Friday, December 28, 2012

Binocular Snapshot for 12/28/2012

LastDayWatchers check the analysis and suggestions of Allan Meltzer  An Extraordinary Economic Mess earning 3 of 5 stars inside the Recommended Reading section 

(his nonexistence defense spending suggestion keep this from receiving higher grade)

Here is a excerpt

Our health care system is very inefficient. Many repeat that we spend more per capita and in the aggregate than other countries but do not have the best results. One reason is that we spend at least 50 percent of total health spending on people in the last six months of life. They receive expensive care that other countries do not offer. Instead of providing costly care without charge, we could require a co-payment graduated according to income. Doctors would counsel patients on the treatments, the likely benefit, and the costs to them. Many would choose hospice care and avoid treatment.

There are many other reforms that would increase efficiency and lower cost. Greater reliance on nurse-practitioners instead of doctors and ending the payment system that rewards procedures instead of patient care are other examples. Giving states control of Medicaid would lower cost.


A huge problem faced by the country is the growing power of the Federal Reserve, which began almost a hundred years ago as a public-private partnership with limited powers. Today, its power to expand money and credit is unlimited in practice. In a republic such as ours, no one and no agency should have such unrestricted power to expand. Congress must restrict Federal Reserve actions through legislation.

Throughout its history, the Federal Reserve has achieved low inflation and relatively stable growth, punctuated by small recessions, in only two periods. One was the gold exchange standard from 1923 to 1928. The other was 1985-2003, when the Federal Reserve approximately followed what was known as the Taylor rule. Named for economist John B. Taylor, it was designed to calibrate appropriate interest rates based on inflation and other factors. There are no comparable periods under discretionary policy. The only candidate is the 1950s, but the decade from 1953 to 1962 had three recessions, including a rather sizable, short recession in 1957-1958.

No rule will work perfectly, so policy must give the Federal Reserve some flexibility. If they miss the inflation or growth targets specified by the rule, Fed governors must offer an explanation—and their resignation. The political authorities can accept the explanation or the resignations. Several countries with announced inflation targets have adopted a rule of this kind.

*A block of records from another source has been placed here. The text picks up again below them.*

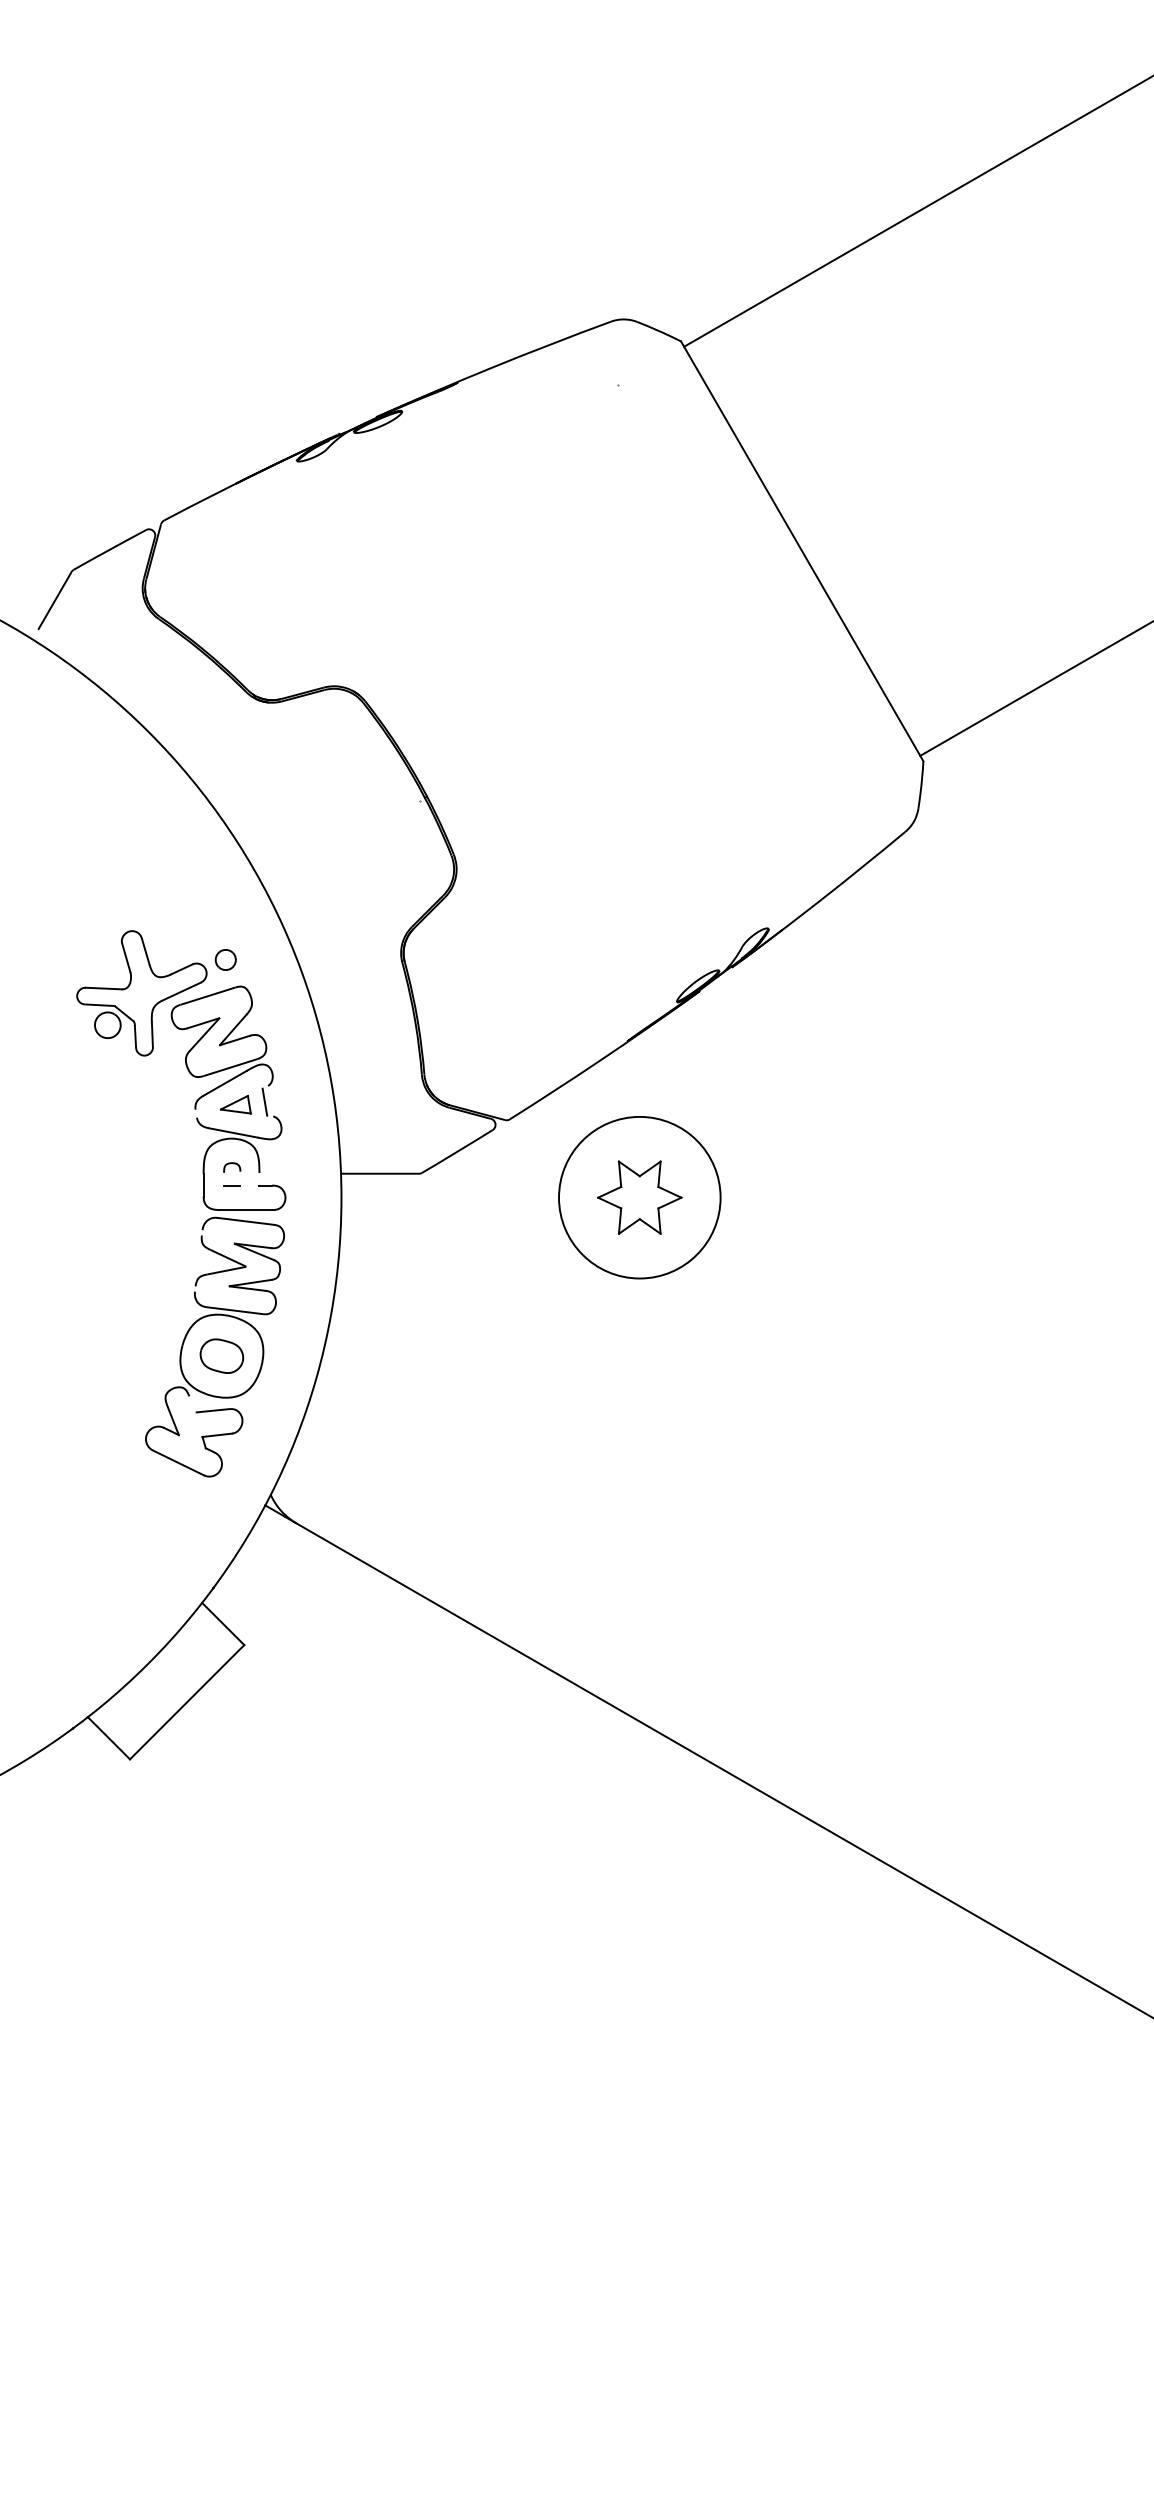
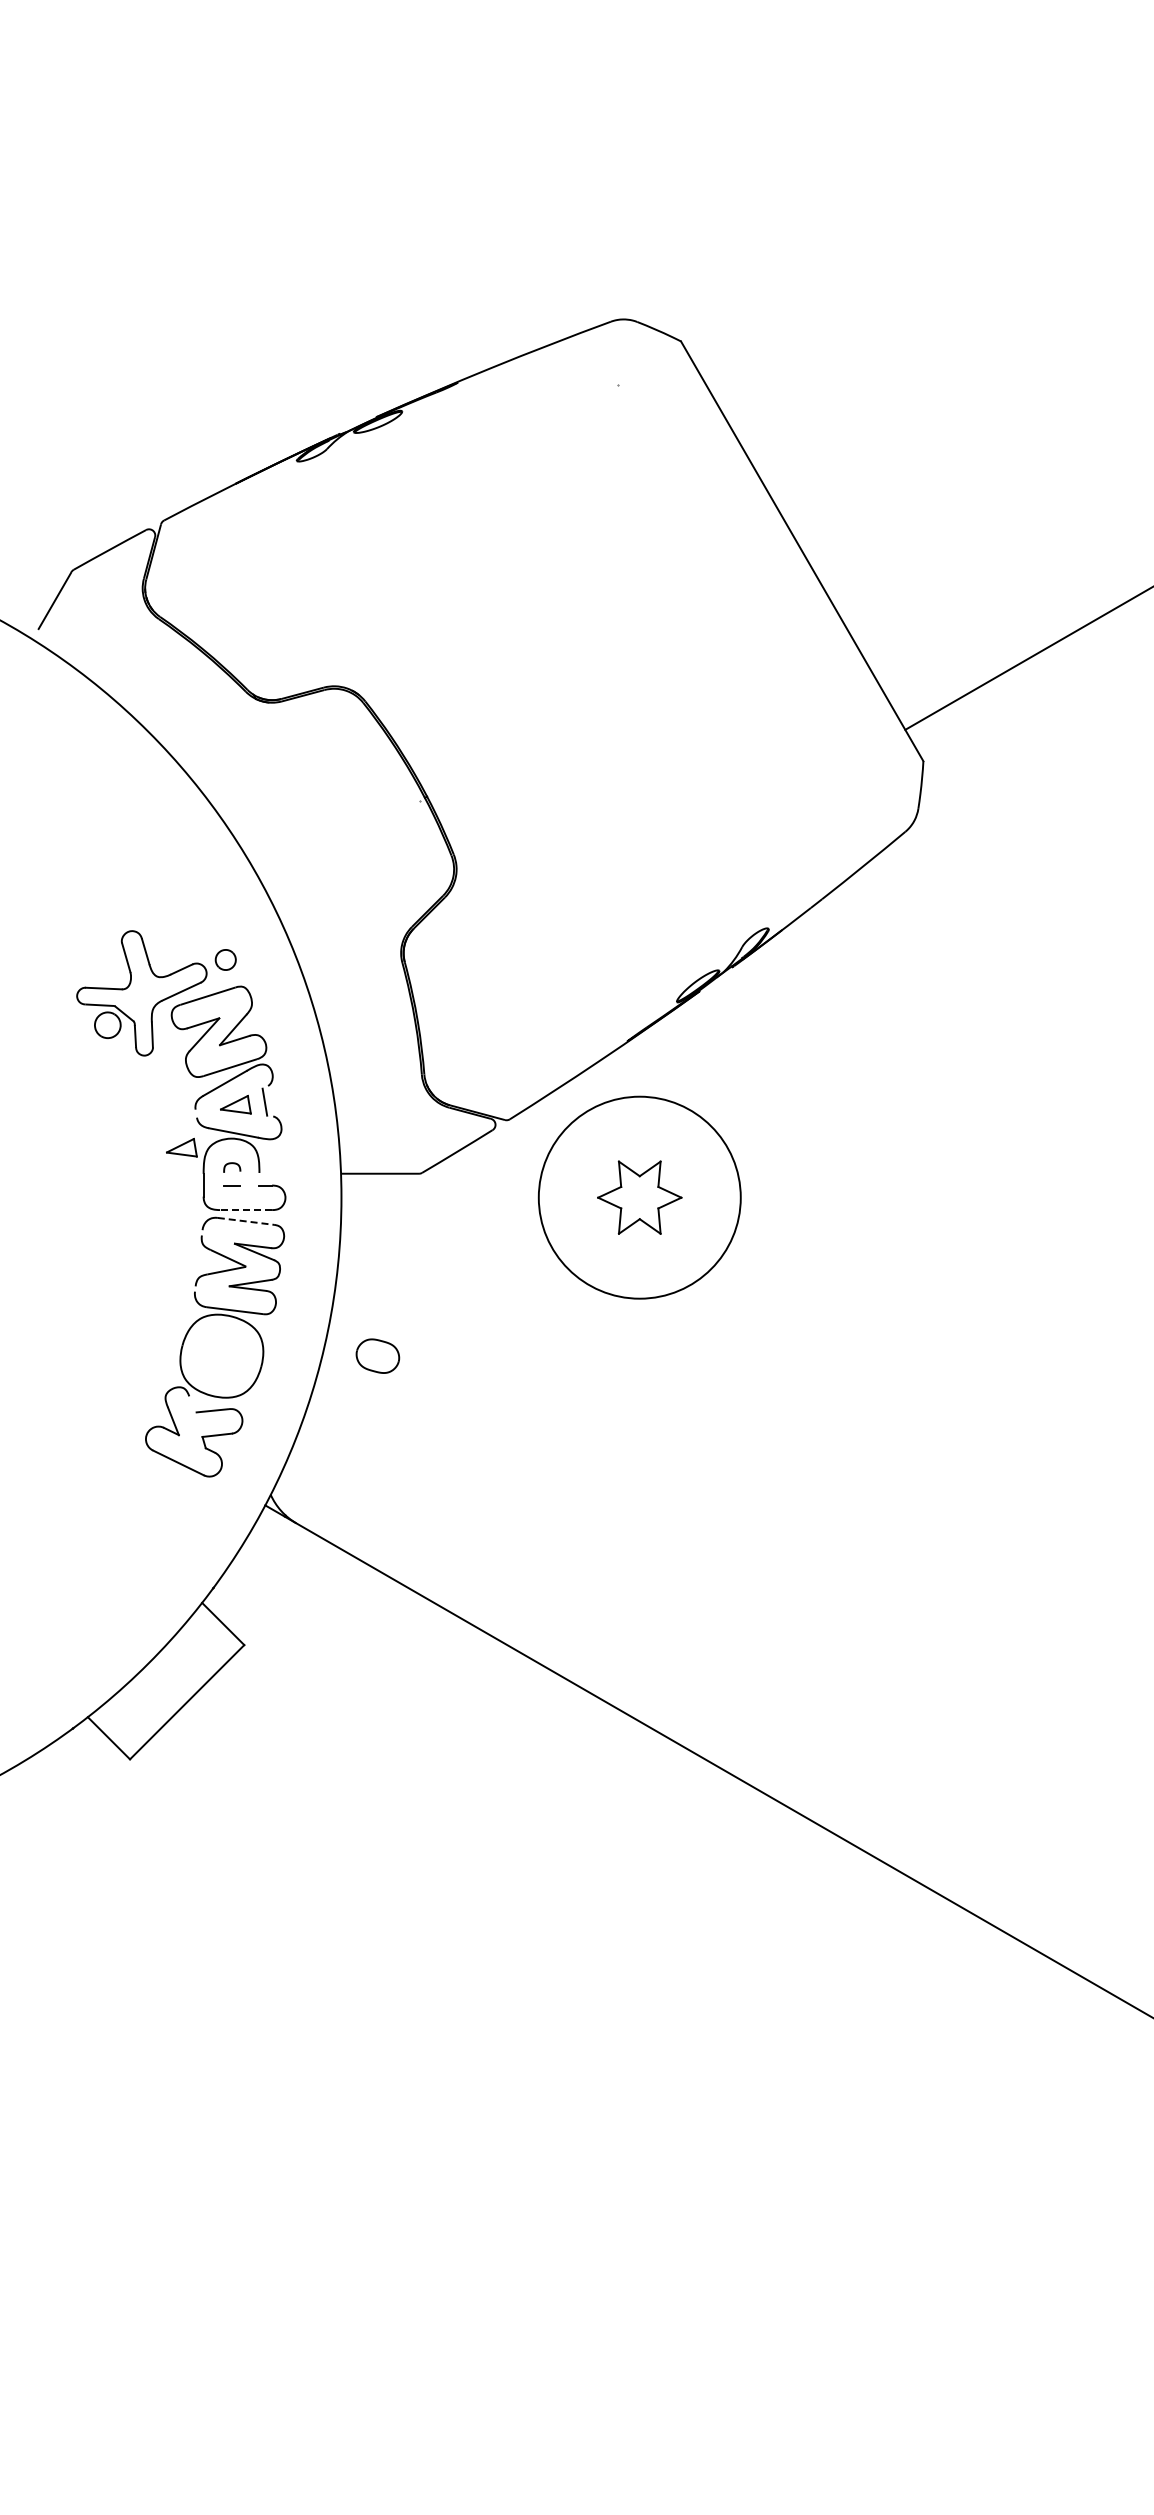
line at (917, 211): present -> none
line at (1035, 688) position: (1035, 688) -> (1027, 658)
part at (181, 1147): none -> present
circle at (639, 1197) diameter: 162 px -> 202 px
line at (245, 1210): solid -> dashed
line at (246, 1221): solid -> dashed
part at (221, 1355) position: (221, 1355) -> (377, 1355)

In the past, Federal Reserve officials have made major mistakes. The Great Depression of the 1930s and the Great Inflation of the 1970s are well known. Failure to recognize the difference between monetary and non-monetary problems contributed to both errors, and to others as well. The current Fed is repeating that error. The slow recovery is mainly a result of heightened uncertainty about taxes, healthcare, energy and other costs. 

It is not the result of insufficient money or liquidity. Adding more liquidity in QE3 will not help. Banks are awash in idle reserves—currently more than $1.5 trillion compared to $100 billion or less before the recent crisis. Corporations hold hundreds of billions of cash. Adding more reserves simply complicates the huge problem of reducing reserves when inflation starts to rise. That’s a big problem that current policy is making bigger.

My friends at the Fed tell me not to worry. All they have to do, they say, is raise interest rates. Not so easy in practice. Remember that higher interest rates will have to be paid by government (on the debt as it rolls over) and by private borrowers as well. Much of the debt has a short term to maturity, so the increase in interest payments comes upon us quickly. As the debt comes due, Congress will face hundreds of billions of additional interest payments. Even if Congress and the president finally agree on deficit reduction, they will be hit with increased spending to service the debt. Inflation makes the problem worse—much worse—because interest rates will increase as they did in the 1970s and early 1980s.

The Fed also faces an enormous balance-sheet explosion. I do not believe they have a coherent, workable plan to withdraw the excess reserves they have created. Congress should insist on seeing a detailed plan.

On regulation, the Dodd-Frank law that regulates financial institutions calls for more than 300 new rules. Obama’s Affordable Care Act has almost as many. Others affect energy, labor and business practices. Congress leaves the details to the agencies to write.

That opens the way for crony capitalism and corruption. Lobbyists swarm toward the regulators trying to diminish the impact on themselves. We get rule by regulators in place of the American tradition—adherence to the rule of law.